Here we briefly describe each GWPSan tool in more detail.
Note: The lower-case short name of each tool also corresponds to the
GWPSAN_OPTIONS
variable.
UAR detects use-after-return bugs for stack variables. It can be enabled with
GWPSAN_OPTIONS=uar=1
.
In a nutshell, it doubles the size of a thread stack and effectively creates two stacks within: the main stack where the thread starts running and a second stack that is used for use-after-return detection:
╔═════════════╦═══════════════╦═════════════╦═══════════════╗
║ guard ║ second stack ║ guard ║ main stack ║
║(guard_size_)║ (stack_size_) ║(guard_size_)║ (stack_size_) ║
╚═════════════╩═══════════════╩═════════════╩═══════════════╝
Then the tool catches function entry with timer sampling and switches execution
to the second stack. On return from the function execution is switched back to
the main stack, and the second stack is protected as PROT_NONE
. Any
subsequent accesses via dangling references to the second stack will cause a
paging fault.
The changed stack layout may cause issues for programs that track used/remaining stack space, and try to do other unusual things with stack.
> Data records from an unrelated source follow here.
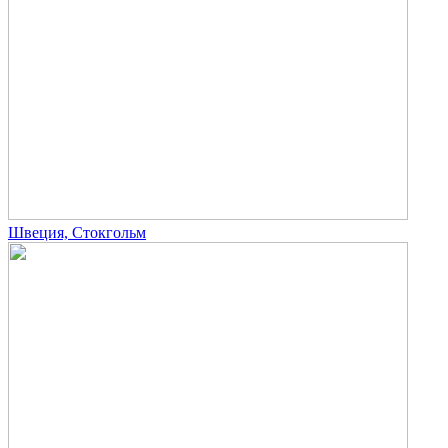
Швеция, Стокгольм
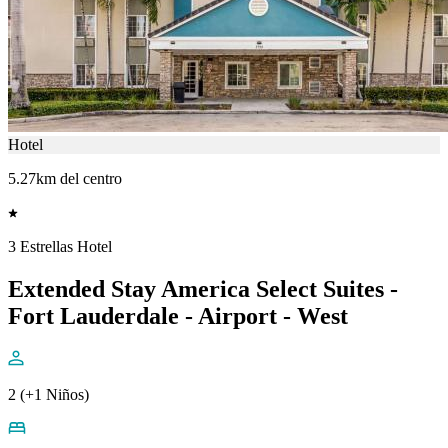
Hotel
5.27km del centro
3 Estrellas Hotel
Extended Stay America Select Suites -
Fort Lauderdale - Airport - West
2 (+1 Niños)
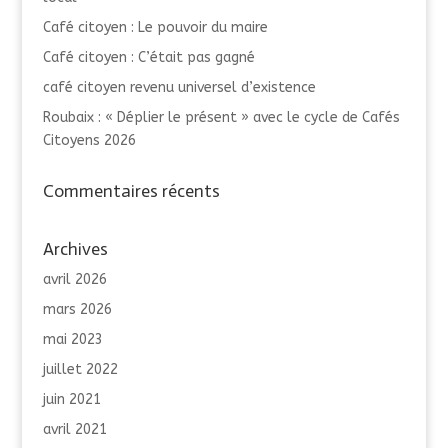
Café citoyen : Le pouvoir du maire
Café citoyen : C’était pas gagné
café citoyen revenu universel d’existence
Roubaix : « Déplier le présent » avec le cycle de Cafés
Citoyens 2026
Commentaires récents
Archives
avril 2026
mars 2026
mai 2023
juillet 2022
juin 2021
avril 2021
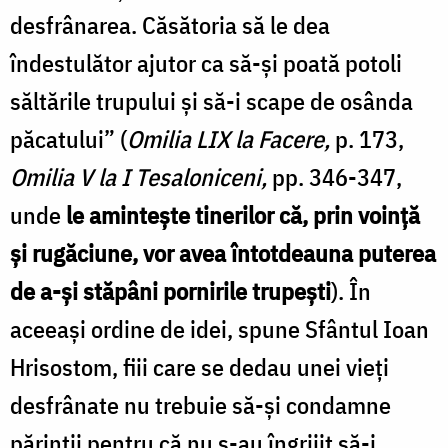
desfrânarea. Căsătoria să le dea
îndestulător ajutor ca să-şi poată potoli
săltările trupului şi să-i scape de osânda
păcatului” (
Omilia LIX la Facere,
p. 173,
Omilia V la I Tesaloniceni,
pp. 346-347,
unde
le aminteşte tinerilor că, prin voinţă
şi rugăciune, vor avea întotdeauna puterea
de a-şi stăpâni pornirile trupeşti
). În
aceeaşi ordine de idei, spune Sfântul Ioan
Hrisostom, fiii care se dedau unei vieţi
desfrânate nu trebuie să-şi condamne
părinţii pentru că nu s-au îngrijit să-i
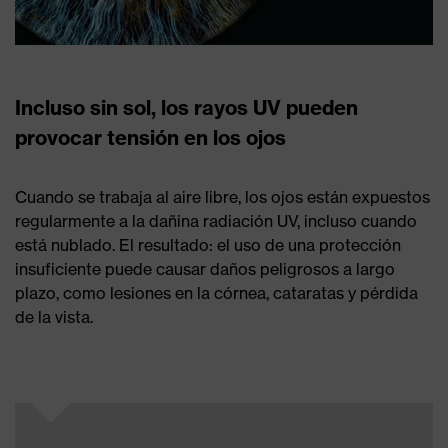
Incluso sin sol, los rayos UV pueden
provocar tensión en los ojos
Cuando se trabaja al aire libre, los ojos están expuestos
regularmente a la dañina radiación UV, incluso cuando
está nublado. El resultado: el uso de una protección
insuficiente puede causar daños peligrosos a largo
plazo, como lesiones en la córnea, cataratas y pérdida
de la vista.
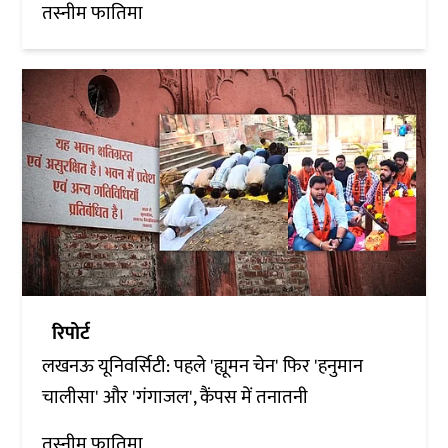
तस्नीम फातिमा
रिपोर्ट
लखनऊ यूनिवर्सिटी: पहले 'ह्यूमन चेन' फिर 'हनुमान
चालीसा' और 'गंगाजल', कैंपस में तनातनी
तस्नीम फातिमा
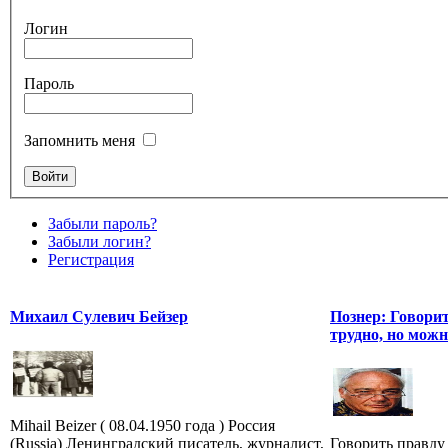
Логин
Пароль
Запомнить меня
Забыли пароль?
Забыли логин?
Регистрация
Михаил Сулевич Бейзер
Познер: Говори
трудно, но мож
Mihail Beizer ( 08.04.1950 года ) Россия
(Russia) Ленинградский писатель, журналист,
Говорить правду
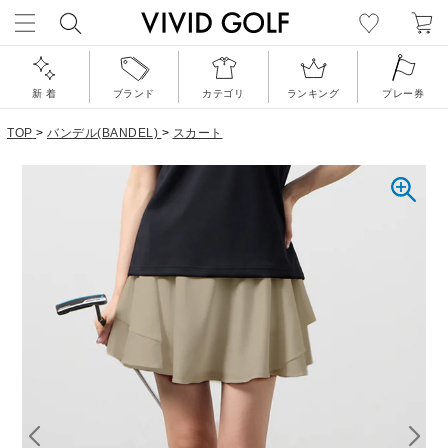
新 着
ブランド
カテゴリ
ランキング
プレー券
TOP
>
バンデル(BANDEL)
>
スカート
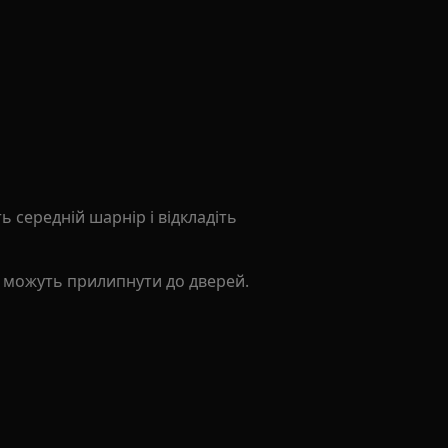
ть середній шарнір і відкладіть
і можуть прилипнути до дверей.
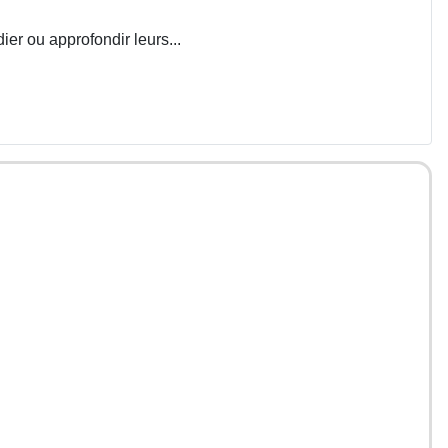
ier ou approfondir leurs...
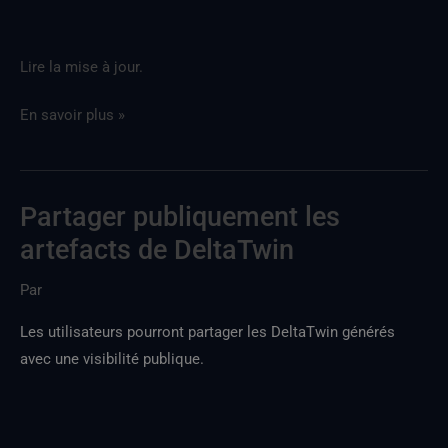
Lire la mise à jour.
En savoir plus »
Partager publiquement les
Partager
publiquement
artefacts de DeltaTwin
DeltaTwin
Par
Les utilisateurs pourront partager les DeltaTwin générés
avec une visibilité publique.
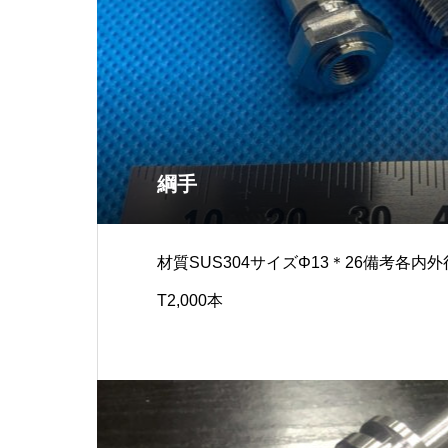
綱手
材質SUS304サイズΦ13＊26備考各内外径
T2,000本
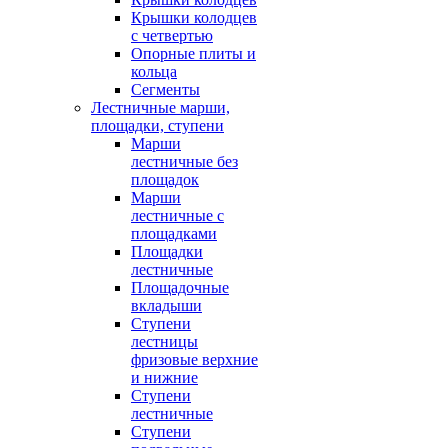
Крышки колодцев
с четвертью
Опорные плиты и
кольца
Сегменты
Лестничные марши,
площадки, ступени
Марши
лестничные без
площадок
Марши
лестничные с
площадками
Площадки
лестничные
Площадочные
вкладыши
Ступени
лестницы
фризовые верхние
и нижние
Ступени
лестничные
Ступени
TSan (Thread Sanitizer) detects data
races. It can be
enabled with GWPSAN_OPTIONS=tsan=1
.
Note: The name "TSan" is inspired by the similarly named compiler-instrumentation based tool ThreadSanitizer (TSan). While both detect data races, their runtime properties and implementations are completely different.
The basic algorithm is based on the idea described by Data Collider. In a nutshell, it stops a thread at a memory access, arms a hardware watchpoint for the address of the memory access, and pauses the thread for a bit. If the watchpoint fires in another thread, we caught a data race. Compiler-based metadata is used to filter out atomic accesses.
LMSan (Lightweight Memory Sanitizer) detects uses of uninitialized memory. Currently experimental and not yet ready for use.